**DATA FOR THIS EXERCISE**

+++

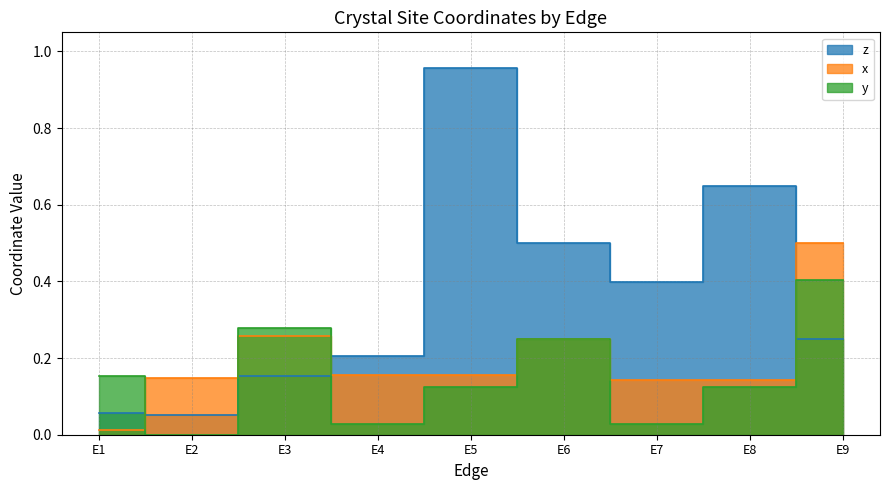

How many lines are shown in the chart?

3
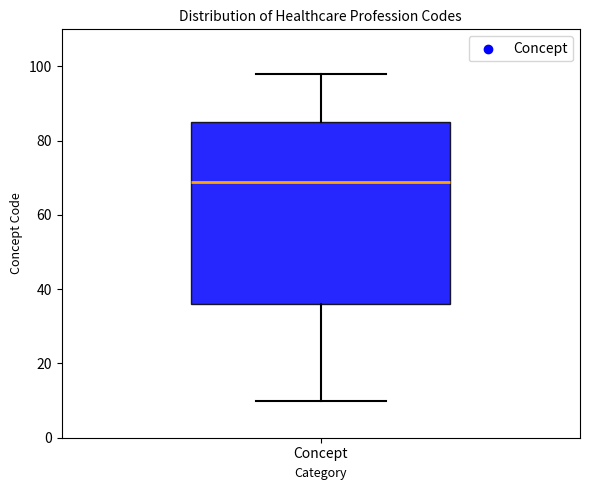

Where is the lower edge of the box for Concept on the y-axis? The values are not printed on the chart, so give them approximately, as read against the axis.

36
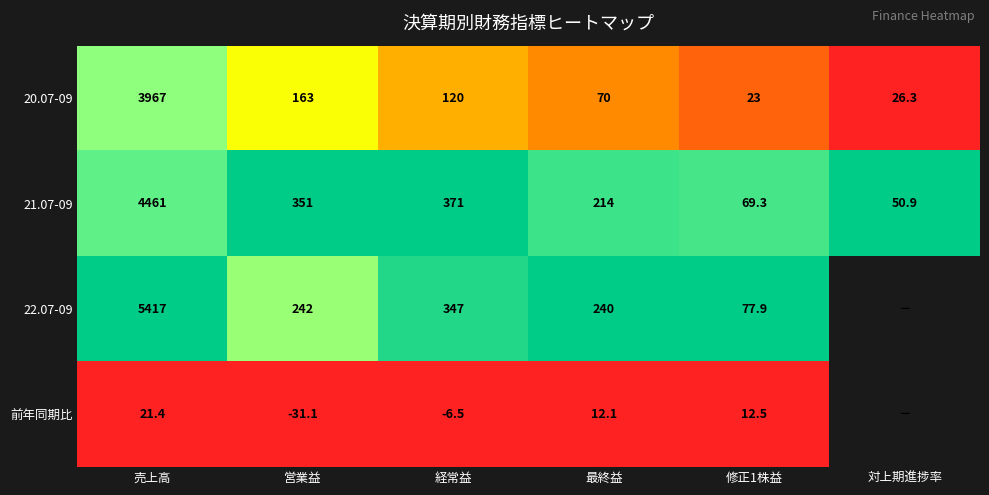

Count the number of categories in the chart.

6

+++

Can you copy all of the lines above word for word, leaving the pictures out?

**OUTPUT FOR THIS TASK**
How many lines are shown in the chart?

3

Where is the lower edge of the box for Concept on the y-axis? The values are not printed on the chart, so give them approximately, as read against the axis.

36

Count the number of categories in the chart.

6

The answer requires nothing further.